Researchers, led by Professor Richard Lynn of Ulster University, have found a link between intelligence and atheism -- in fact, according to them, university academics are less likely to believe in God than almost anyone else.
"Why should fewer academics believe in God than the general population? I believe it is simply a matter of the IQ. Academics have higher IQs than the general population.
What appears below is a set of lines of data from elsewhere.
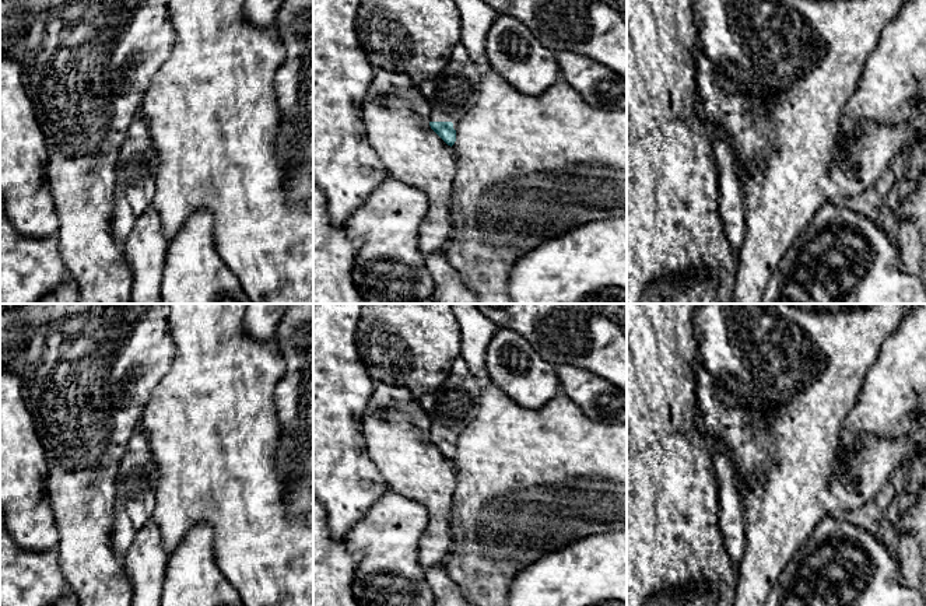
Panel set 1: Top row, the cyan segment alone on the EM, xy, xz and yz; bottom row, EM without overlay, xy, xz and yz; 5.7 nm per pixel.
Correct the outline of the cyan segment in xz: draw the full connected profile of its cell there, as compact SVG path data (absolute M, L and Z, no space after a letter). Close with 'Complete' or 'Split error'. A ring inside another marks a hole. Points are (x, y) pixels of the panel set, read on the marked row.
M460 43L455 48L446 67L434 78L436 90L428 99L429 126L450 147L456 141L453 125L459 123L476 104L481 77Z. Split error

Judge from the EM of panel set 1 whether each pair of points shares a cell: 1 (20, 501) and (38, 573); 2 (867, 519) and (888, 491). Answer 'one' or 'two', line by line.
1: two
2: one

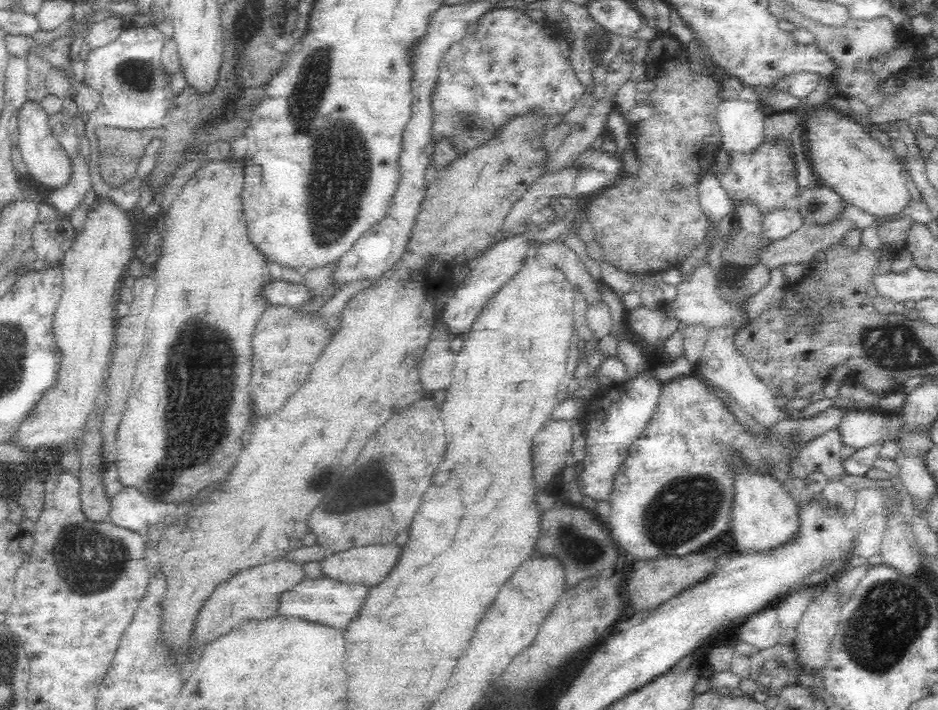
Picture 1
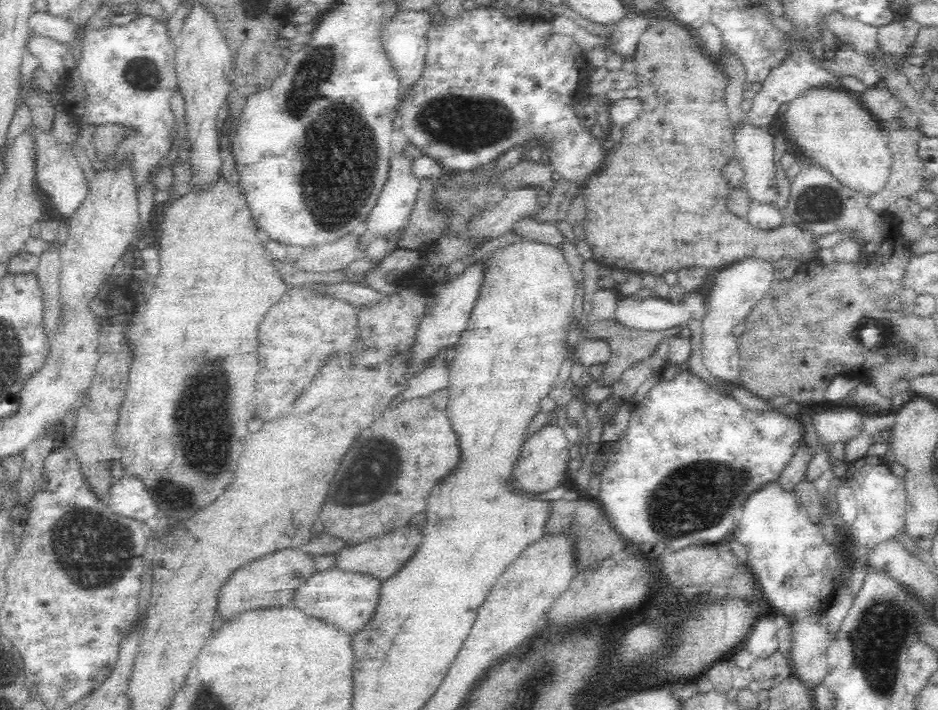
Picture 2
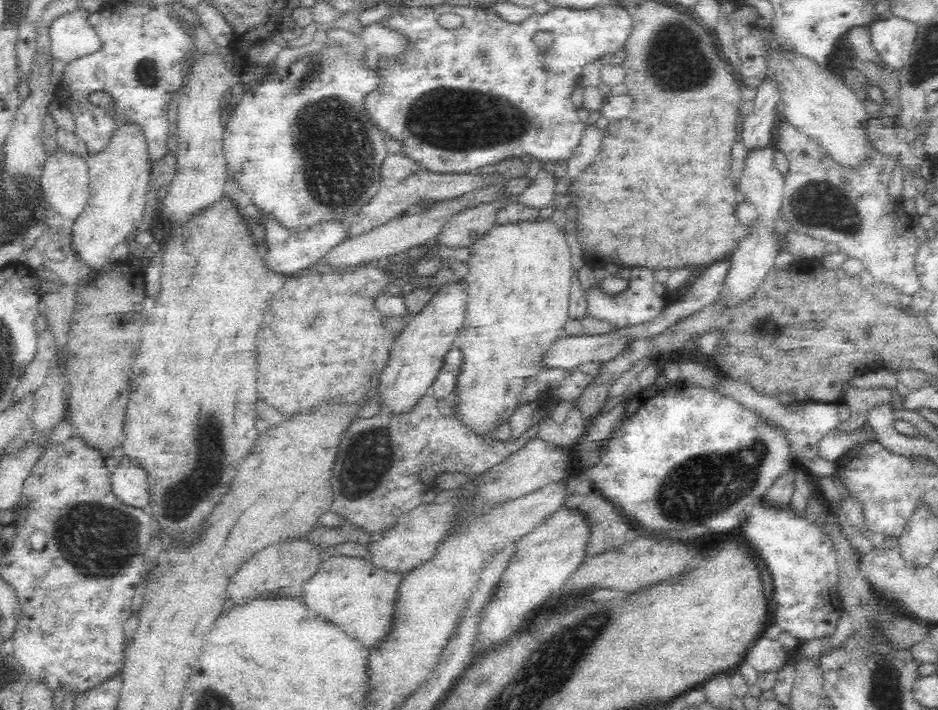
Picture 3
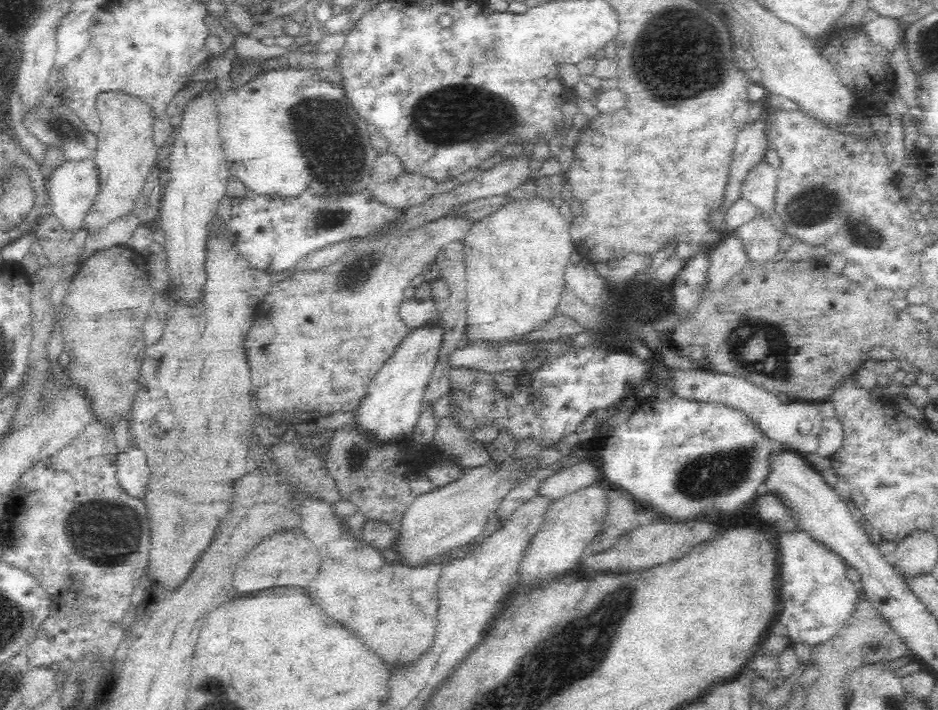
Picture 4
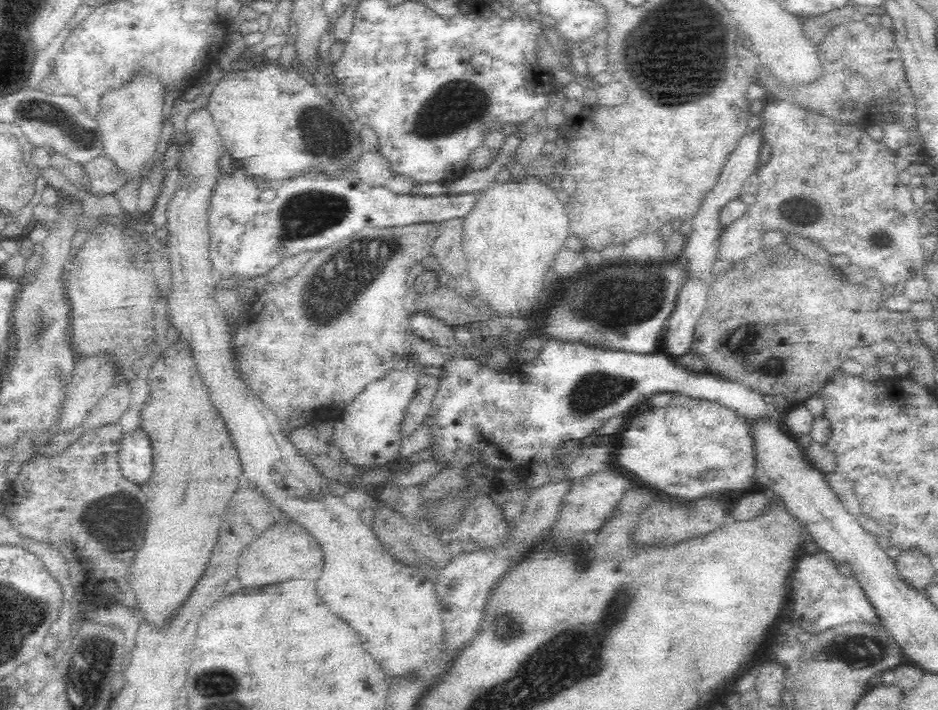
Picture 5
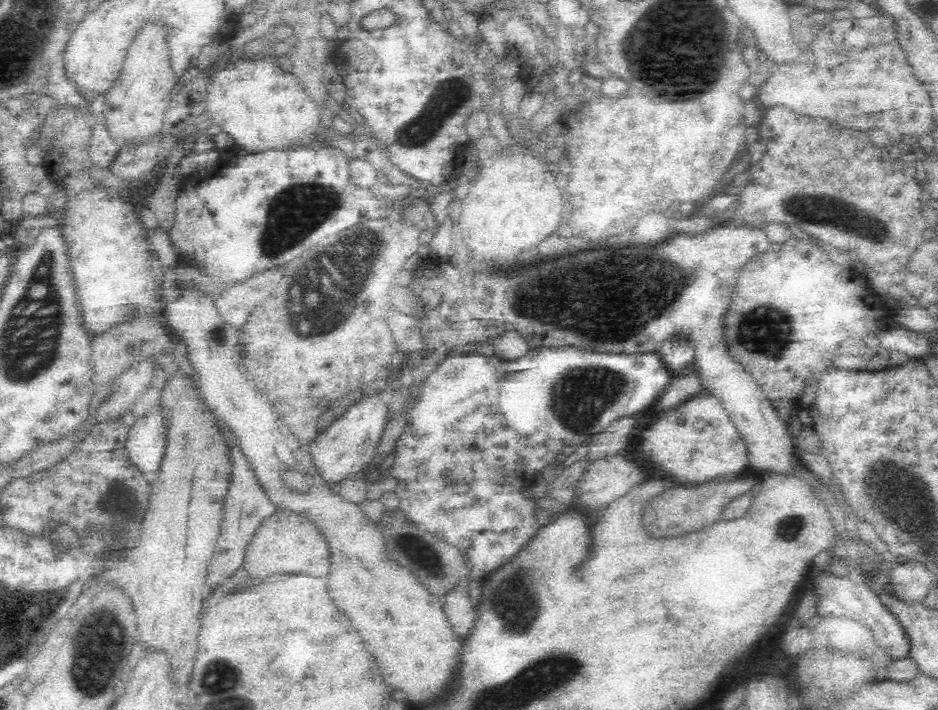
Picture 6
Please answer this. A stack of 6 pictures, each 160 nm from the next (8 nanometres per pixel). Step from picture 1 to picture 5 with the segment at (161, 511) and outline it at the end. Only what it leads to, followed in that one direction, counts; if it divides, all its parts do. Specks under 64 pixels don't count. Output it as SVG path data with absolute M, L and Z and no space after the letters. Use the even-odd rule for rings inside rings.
M138 425L132 432L124 433L122 448L118 452L122 474L134 482L144 482L152 474L152 442L144 430L144 426Z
Several Gallup poll studies of the general population have shown that those with higher IQs tend not to believe in God," leading British newspaper The Daily Telegraph quoted Prof Lynn as saying.
He has based his conclusion on a survey of Royal Society fellows which found that only 3.3 per cent believed in God -- at a time when 68.5 per cent of the general British population described themselves as "believers".
According to Prof Lynn, most primary school children believed in God, but as they entered adolescence -- and their intelligence increased -- a large number of them started to have doubts.
Moreover, he said that religious belief had declined across 137 developed nations in the 20th century at the same time as people became more intelligent.
But critics have flayed the study results published in the latest edition of the Intelligence journal.
Prof Gordon Lynch of Birkbeck College, London, said it failed to take account of a complex range of social, economic and historical factors.
"Linking religious belief and intelligence in this way could reflect a dangerous trend, developing a simplistic characterisation of religion as primitive," he said.